── Exercise data

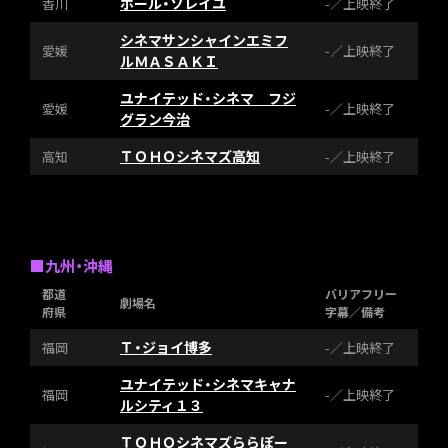
ホール・ソレイユ
香川
-／上映終了
シネマサンシャインエミフ
愛媛
-／上映終了
ルＭＡＳＡＫＩ
ユナイテッド・シネマ フジ
愛媛
-／上映終了
グラン今治
ＴＯＨＯシネマズ高知
高知
-／上映終了
■九州・沖縄
都道
バリアフリー
劇場名
府県
字幕／備考
Ｔ・ジョイ博多
福岡
-／上映終了
ユナイテッド・シネマキャナ
福岡
-／上映終了
ルシティ１３
ＴＯＨＯシネマズららぽー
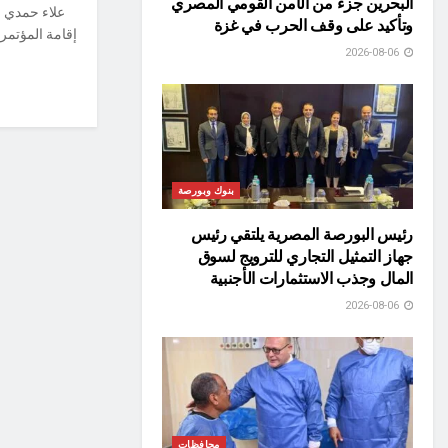
البحرين جزء من الأمن القومي المصري
علاء حمدي شه
وتأكيد على وقف الحرب في غزة
إقامة المؤتمر 
2026-08-06
بنوك وبورصة
رئيس البورصة المصرية يلتقي رئيس
جهاز التمثيل التجاري للترويج لسوق
المال وجذب الاستثمارات الأجنبية
2026-08-06
محافظات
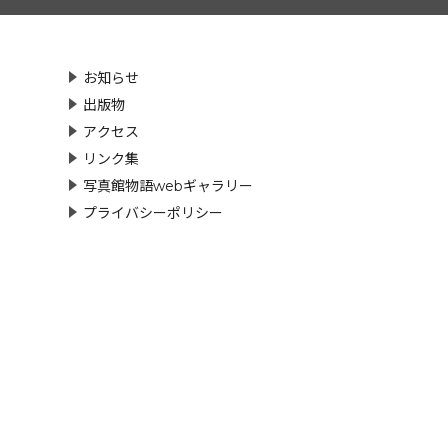
お知らせ
出版物
アクセス
リンク集
写真館物語webギャラリー
プライバシーポリシー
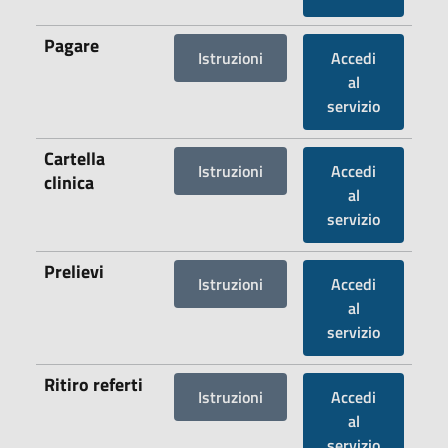
Pagare
Istruzioni
Accedi
al
servizio
Cartella
Istruzioni
Accedi
clinica
al
servizio
Prelievi
Istruzioni
Accedi
al
servizio
Ritiro referti
Istruzioni
Accedi
al
servizio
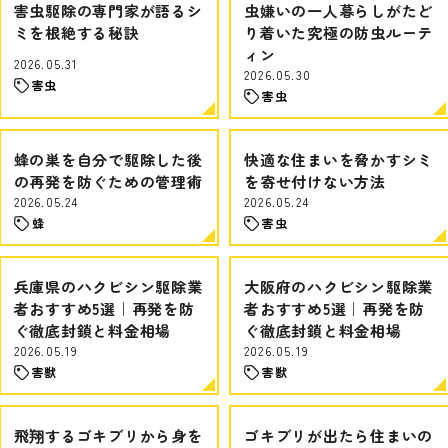
害虫駆除の専門家が語るシ
虫嫌いの一人暮らしがたど
ミを根絶する秘訣
り着いた究極の防虫ルーテ
ィン
2026.05.31
2026.05.30
害虫
害虫
蜂の巣を自分で駆除した後
快適な住まいを脅かすシミ
の再発を防ぐための管理術
を寄せ付けない方法
2026.05.24
2026.05.24
蜂
害虫
兵庫県のハクビシン駆除業
大阪府のハクビシン駆除業
者おすすめ5選｜再発を防
者おすすめ5選｜再発を防
ぐ徹底封鎖と料金相場
ぐ徹底封鎖と料金相場
2026.05.19
2026.05.19
害獣
害獣
飛翔するゴキブリから身を
ゴキブリが出たら住まいの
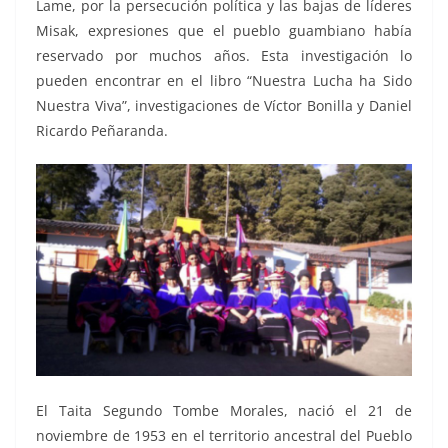
Lame, por la persecución política y las bajas de líderes
Misak, expresiones que el pueblo guambiano había
reservado por muchos años. Esta investigación lo
pueden encontrar en el libro “Nuestra Lucha ha Sido
Nuestra Viva”, investigaciones de Víctor Bonilla y Daniel
Ricardo Peñaranda.
El Taita Segundo Tombe Morales, nació el 21 de
noviembre de 1953 en el territorio ancestral del Pueblo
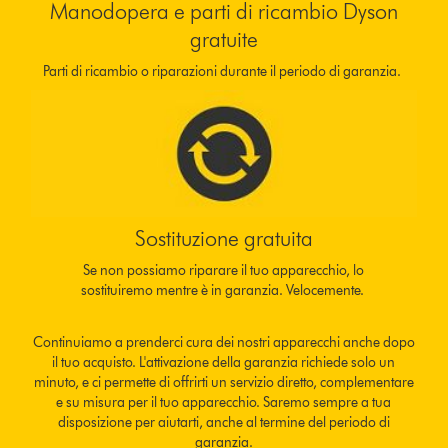
Manodopera e parti di ricambio Dyson
gratuite
Parti di ricambio o riparazioni durante il periodo di garanzia.
Sostituzione gratuita
Se non possiamo riparare il tuo apparecchio, lo
sostituiremo mentre è in garanzia. Velocemente.
Continuiamo a prenderci cura dei nostri apparecchi anche dopo
il tuo acquisto. L'attivazione della garanzia richiede solo un
minuto, e ci permette di offrirti un servizio diretto, complementare
e su misura per il tuo apparecchio. Saremo sempre a tua
disposizione per aiutarti, anche al termine del periodo di
garanzia.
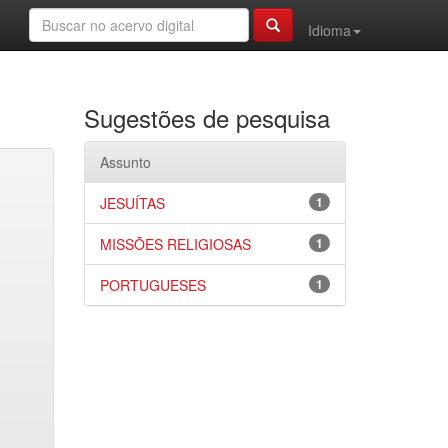
Idioma
Sugestões de pesquisa
Assunto
JESUÍTAS
1
MISSÕES RELIGIOSAS
1
PORTUGUESES
1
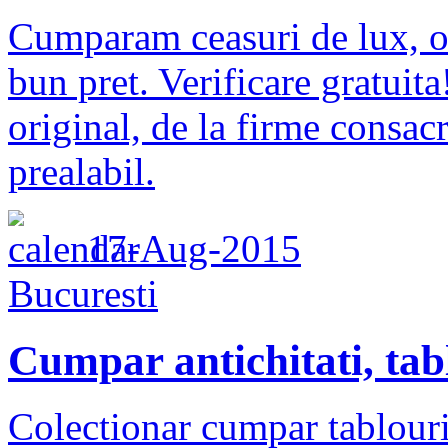
Cumparam ceasuri de lux, o
bun pret. Verificare gratuit
original, de la firme consacr
prealabil.
17-Aug-2015
Bucuresti
Cumpar antichitati, tabl
Colectionar cumpar tablour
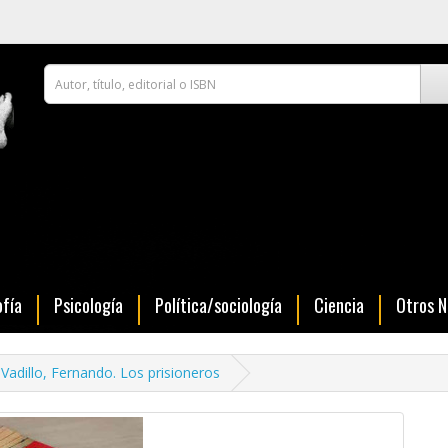
ofía
Psicología
Política/sociología
Ciencia
Otros 
Vadillo, Fernando. Los prisioneros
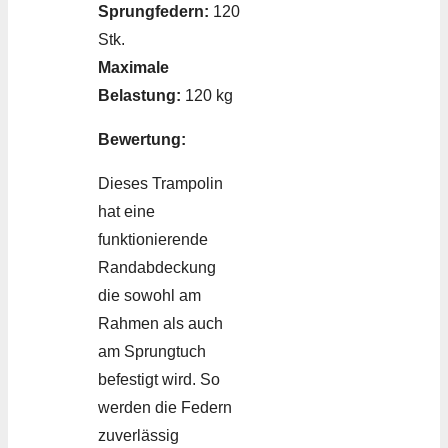
Sprungfedern:
120
Stk.
Maximale
Belastung:
120 kg
Bewertung:
Dieses Trampolin
hat eine
funktionierende
Randabdeckung
die sowohl am
Rahmen als auch
am Sprungtuch
befestigt wird. So
werden die Federn
zuverlässig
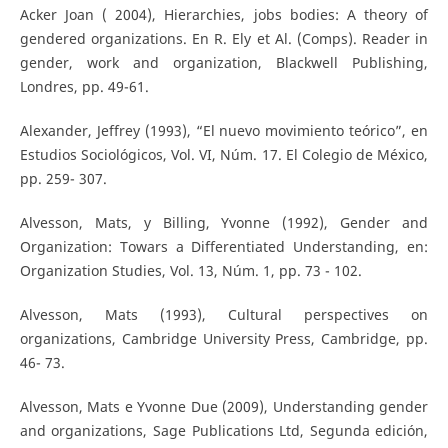
Acker Joan ( 2004), Hierarchies, jobs bodies: A theory of
gendered organizations. En R. Ely et Al. (Comps). Reader in
gender, work and organization, Blackwell Publishing,
Londres, pp. 49-61.
Alexander, Jeffrey (1993), “El nuevo movimiento teórico”, en
Estudios Sociológicos, Vol. VI, Núm. 17. El Colegio de México,
pp. 259- 307.
Alvesson, Mats, y Billing, Yvonne (1992), Gender and
Organization: Towars a Differentiated Understanding, en:
Organization Studies, Vol. 13, Núm. 1, pp. 73 - 102.
Alvesson, Mats (1993), Cultural perspectives on
organizations, Cambridge University Press, Cambridge, pp.
46- 73.
Alvesson, Mats e Yvonne Due (2009), Understanding gender
and organizations, Sage Publications Ltd, Segunda edición,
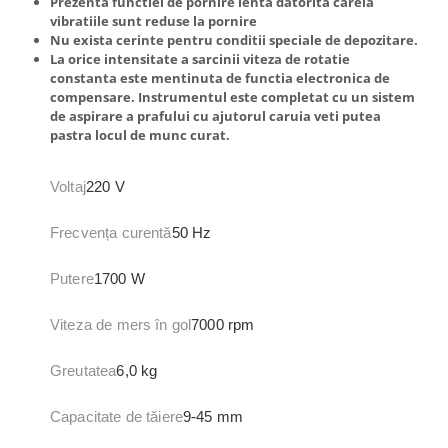
Prezenta functiei de pornire lenta datorita careia
vibratiile sunt reduse la pornire
Nu exista cerinte pentru conditii speciale de depozitare.
La orice intensitate a sarcinii viteza de rotatie
constanta este mentinuta de functia electronica de
compensare. Instrumentul este completat cu un sistem
de aspirare a prafului cu ajutorul caruia veti putea
pastra locul de munc curat.
Voltaj
220 V
Frecvența curentă
50 Hz
Putere
1700 W
Viteza de mers în gol
7000 rpm
Greutatea
6,0 kg
Capacitate de tăiere
9-45 mm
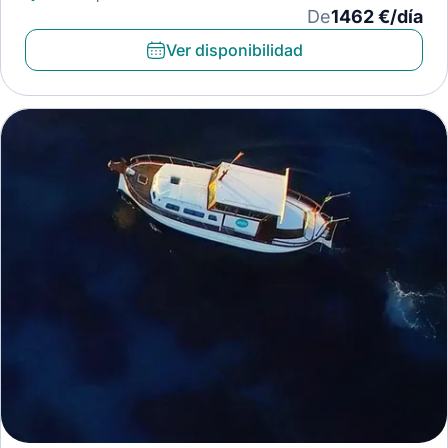
De
1462 €/día
Ver disponibilidad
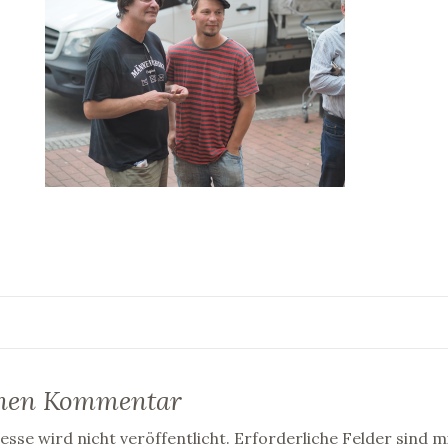
inen Kommentar
sse wird nicht veröffentlicht.
Erforderliche Felder sind m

────

Repeat all of the records verbatim, leaving out the pictures.

ホール・ソレイユ
香川
-／上映終了
シネマサンシャインエミフ
愛媛
-／上映終了
ルＭＡＳＡＫＩ
ユナイテッド・シネマ フジ
愛媛
-／上映終了
グラン今治
ＴＯＨＯシネマズ高知
高知
-／上映終了
■九州・沖縄
都道
バリアフリー
劇場名
府県
字幕／備考
Ｔ・ジョイ博多
福岡
-／上映終了
ユナイテッド・シネマキャナ
福岡
-／上映終了
ルシティ１３
ＴＯＨＯシネマズららぽー
البحرين جزء من الأمن القومي المصري
علاء حمدي شه
وتأكيد على وقف الحرب في غزة
إقامة المؤتمر 
2026-08-06
بنوك وبورصة
رئيس البورصة المصرية يلتقي رئيس
جهاز التمثيل التجاري للترويج لسوق
المال وجذب الاستثمارات الأجنبية
2026-08-06
محافظات
お知らせ
出版物
アクセス
リンク集
写真館物語webギャラリー
プライバシーポリシー
Pagare
Istruzioni
Accedi
al
servizio
Cartella
Istruzioni
Accedi
clinica
al
servizio
Prelievi
Istruzioni
Accedi
al
servizio
Ritiro referti
Istruzioni
Accedi
al
servizio
害虫駆除の専門家が語るシ
虫嫌いの一人暮らしがたど
ミを根絶する秘訣
り着いた究極の防虫ルーテ
ィン
2026.05.31
2026.05.30
害虫
害虫
蜂の巣を自分で駆除した後
快適な住まいを脅かすシミ
の再発を防ぐための管理術
を寄せ付けない方法
2026.05.24
2026.05.24
蜂
害虫
兵庫県のハクビシン駆除業
大阪府のハクビシン駆除業
者おすすめ5選｜再発を防
者おすすめ5選｜再発を防
ぐ徹底封鎖と料金相場
ぐ徹底封鎖と料金相場
2026.05.19
2026.05.19
害獣
害獣
飛翔するゴキブリから身を
ゴキブリが出たら住まいの
Lame, por la persecución política y las bajas de líderes
Misak, expresiones que el pueblo guambiano había
reservado por muchos años. Esta investigación lo
pueden encontrar en el libro “Nuestra Lucha ha Sido
Nuestra Viva”, investigaciones de Víctor Bonilla y Daniel
Ricardo Peñaranda.
El Taita Segundo Tombe Morales, nació el 21 de
noviembre de 1953 en el territorio ancestral del Pueblo
Manodopera e parti di ricambio Dyson
gratuite
Parti di ricambio o riparazioni durante il periodo di garanzia.
Sostituzione gratuita
Se non possiamo riparare il tuo apparecchio, lo
sostituiremo mentre è in garanzia. Velocemente.
Continuiamo a prenderci cura dei nostri apparecchi anche dopo
il tuo acquisto. L'attivazione della garanzia richiede solo un
minuto, e ci permette di offrirti un servizio diretto, complementare
e su misura per il tuo apparecchio. Saremo sempre a tua
disposizione per aiutarti, anche al termine del periodo di
garanzia.
Idioma
Sugestões de pesquisa
Assunto
JESUÍTAS
1
MISSÕES RELIGIOSAS
1
PORTUGUESES
1
Cumparam ceasuri de lux, o
bun pret. Verificare gratuit
original, de la firme consacr
prealabil.
17-Aug-2015
Bucuresti
Cumpar antichitati, tabl
Colectionar cumpar tablour
ofía
Psicología
Política/sociología
Ciencia
Otros 
Vadillo, Fernando. Los prisioneros
Sprungfedern:
120
Stk.
Maximale
Belastung:
120 kg
Bewertung:
Dieses Trampolin
hat eine
funktionierende
Randabdeckung
die sowohl am
Rahmen als auch
am Sprungtuch
befestigt wird. So
werden die Federn
zuverlässig
Acker Joan ( 2004), Hierarchies, jobs bodies: A theory of
gendered organizations. En R. Ely et Al. (Comps). Reader in
gender, work and organization, Blackwell Publishing,
Londres, pp. 49-61.
Alexander, Jeffrey (1993), “El nuevo movimiento teórico”, en
Estudios Sociológicos, Vol. VI, Núm. 17. El Colegio de México,
pp. 259- 307.
Alvesson, Mats, y Billing, Yvonne (1992), Gender and
Organization: Towars a Differentiated Understanding, en:
Organization Studies, Vol. 13, Núm. 1, pp. 73 - 102.
Alvesson, Mats (1993), Cultural perspectives on
organizations, Cambridge University Press, Cambridge, pp.
46- 73.
Alvesson, Mats e Yvonne Due (2009), Understanding gender
and organizations, Sage Publications Ltd, Segunda edición,
Prezenta functiei de pornire lenta datorita careia
vibratiile sunt reduse la pornire
Nu exista cerinte pentru conditii speciale de depozitare.
La orice intensitate a sarcinii viteza de rotatie
constanta este mentinuta de functia electronica de
compensare. Instrumentul este completat cu un sistem
de aspirare a prafului cu ajutorul caruia veti putea
pastra locul de munc curat.
Voltaj
220 V
Frecvența curentă
50 Hz
Putere
1700 W
Viteza de mers în gol
7000 rpm
Greutatea
6,0 kg
Capacitate de tăiere
9-45 mm
De
1462 €/día
Ver disponibilidad
inen Kommentar
sse wird nicht veröffentlicht.
Erforderliche Felder sind m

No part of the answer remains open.